**AIM OF THE TASK:**
Go through the records and set each one down exactly, skipping any picture.

**PROVIDED RECORDS:**
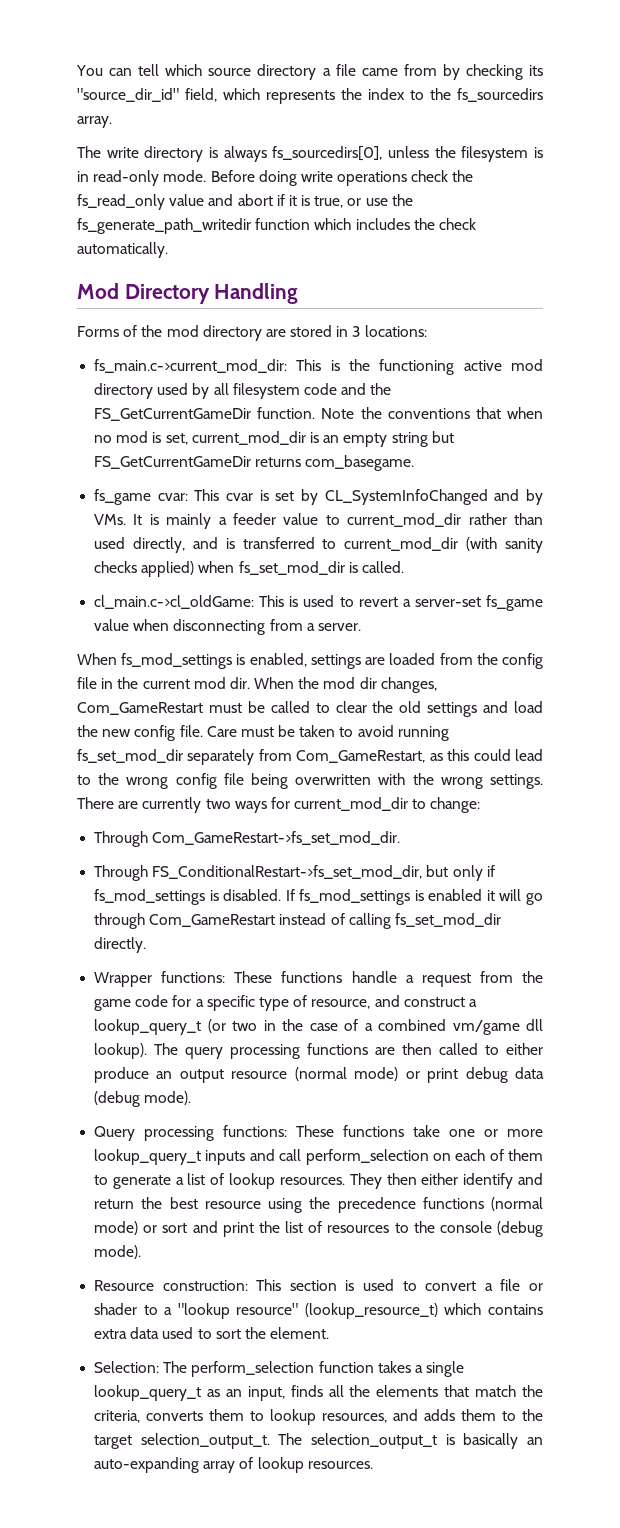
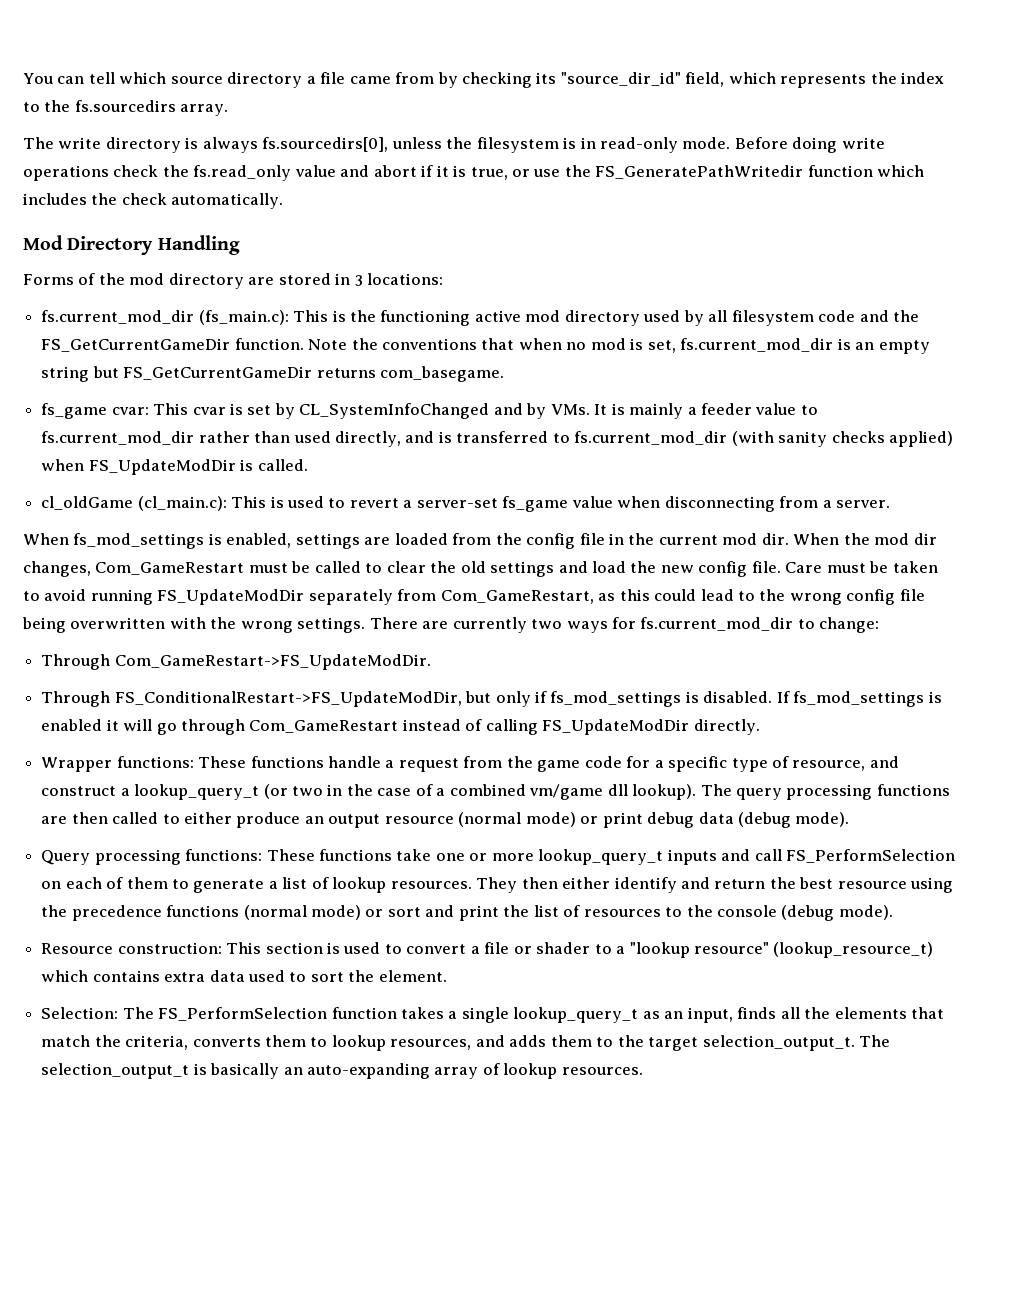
[457,88,543,102] fs_sourcedirs -> [74,100,176,112] fs.sourcedirs
[272,146,383,161] fs_sourcedirs[0], -> [262,137,389,152] fs.sourcedirs[0],
[77,194,165,210] fs_read_only -> [193,165,292,181] fs.read_only
[77,218,251,234] fs_generate_path_writedir -> [595,165,804,179] FS_GeneratePathWritedir
[94,359,288,373] fs_main.c->current_mod_dir: -> [41,310,289,325] fs.current_mod_dir (fs_main.c):
[191,431,306,445] current_mod_dir -> [680,338,834,352] fs.current_mod_dir
[347,513,462,527] current_mod_dir -> [41,431,195,445] fs.current_mod_dir
[344,537,459,551] current_mod_dir -> [574,431,728,445] fs.current_mod_dir
[238,561,345,575] fs_set_mod_dir -> [88,459,236,475] FS_UpdateModDir
[94,595,255,609] cl_main.c->cl_oldGame: -> [41,496,227,511] cl_oldGame (cl_main.c):
[77,749,183,763] fs_set_mod_dir -> [157,589,305,605] FS_UpdateModDir
[294,797,409,811] current_mod_dir -> [640,617,794,631] fs.current_mod_dir
[152,831,401,845] [94,865,423,881] Com_GameRestart->fs_set_mod_dir. // Through FS_ConditionalRestart->fs_set_mod_dir, -> [114,654,431,670] [41,691,462,707] Com_GameRestart->FS_UpdateModDir. // Through FS_ConditionalRestart->FS_UpdateModDir,
[394,913,501,927] fs_set_mod_dir -> [542,719,690,735] FS_UpdateModDir
[305,1149,429,1165] perform_selection -> [786,849,956,863] FS_PerformSelection
[191,1361,315,1377] perform_selection -> [158,1007,328,1021] FS_PerformSelection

**TASK RESULT:**
[457,88,543,102] fs_sourcedirs -> [74,100,176,112] fs.sourcedirs
[272,146,383,161] fs_sourcedirs[0], -> [262,137,389,152] fs.sourcedirs[0],
[77,194,165,210] fs_read_only -> [193,165,292,181] fs.read_only
[77,218,251,234] fs_generate_path_writedir -> [595,165,804,179] FS_GeneratePathWritedir
[94,359,288,373] fs_main.c->current_mod_dir: -> [41,310,289,325] fs.current_mod_dir (fs_main.c):
[191,431,306,445] current_mod_dir -> [680,338,834,352] fs.current_mod_dir
[347,513,462,527] current_mod_dir -> [41,431,195,445] fs.current_mod_dir
[344,537,459,551] current_mod_dir -> [574,431,728,445] fs.current_mod_dir
[238,561,345,575] fs_set_mod_dir -> [88,459,236,475] FS_UpdateModDir
[94,595,255,609] cl_main.c->cl_oldGame: -> [41,496,227,511] cl_oldGame (cl_main.c):
[77,749,183,763] fs_set_mod_dir -> [157,589,305,605] FS_UpdateModDir
[294,797,409,811] current_mod_dir -> [640,617,794,631] fs.current_mod_dir
[152,831,401,845] [94,865,423,881] Com_GameRestart->fs_set_mod_dir. // Through FS_ConditionalRestart->fs_set_mod_dir, -> [114,654,431,670] [41,691,462,707] Com_GameRestart->FS_UpdateModDir. // Through FS_ConditionalRestart->FS_UpdateModDir,
[394,913,501,927] fs_set_mod_dir -> [542,719,690,735] FS_UpdateModDir
[305,1149,429,1165] perform_selection -> [786,849,956,863] FS_PerformSelection
[191,1361,315,1377] perform_selection -> [158,1007,328,1021] FS_PerformSelection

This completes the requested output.